## PROBLEM
Reproduce the line that holds "collaboration between ANA Aeroportos de" together with all the lines after it up to the end of the entries.

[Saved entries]
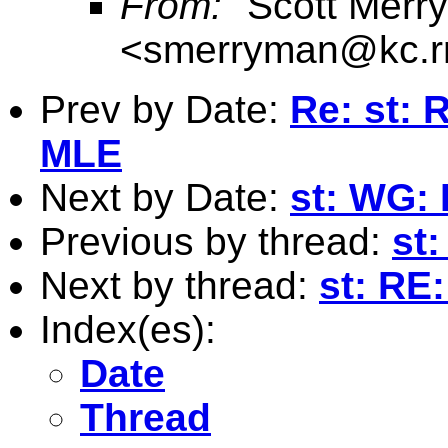
From:
"Scott Merr
<
smerryman@kc.r
Prev by Date:
Re: st: 
MLE
Next by Date:
st: WG:
Previous by thread:
st
Next by thread:
st: RE:
Index(es):
Date
Thread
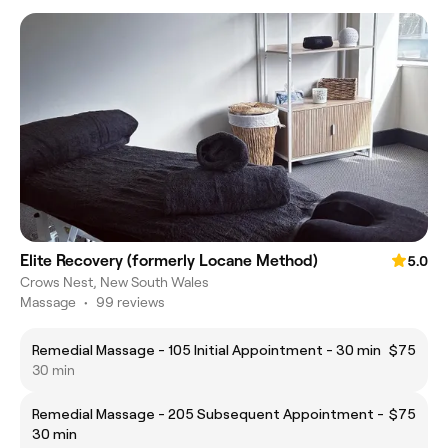
Elite Recovery (formerly Locane Method)
5.0
Crows Nest, New South Wales
Massage
•
99 reviews
Remedial Massage - 105 Initial Appointment - 30 min
$75
30 min
Remedial Massage - 205 Subsequent Appointment -
$75
30 min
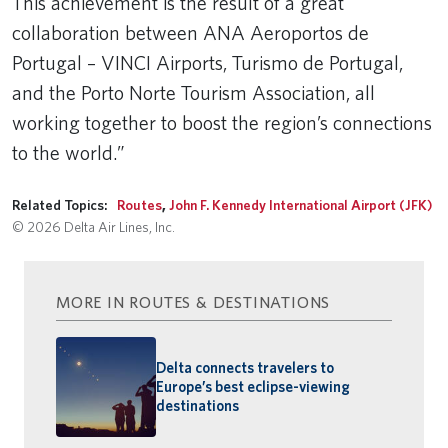
This achievement is the result of a great
collaboration between ANA Aeroportos de
Portugal – VINCI Airports, Turismo de Portugal,
and the Porto Norte Tourism Association, all
working together to boost the region’s connections
to the world.”
Related Topics:
Routes
,
John F. Kennedy International Airport (JFK)
© 2026 Delta Air Lines, Inc.
MORE IN ROUTES & DESTINATIONS
Delta connects travelers to
Europe’s best eclipse-viewing
destinations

## TASK ANSWER
collaboration between ANA Aeroportos de
Portugal – VINCI Airports, Turismo de Portugal,
and the Porto Norte Tourism Association, all
working together to boost the region’s connections
to the world.”
Related Topics:
Routes
,
John F. Kennedy International Airport (JFK)
© 2026 Delta Air Lines, Inc.
MORE IN ROUTES & DESTINATIONS
Delta connects travelers to
Europe’s best eclipse-viewing
destinations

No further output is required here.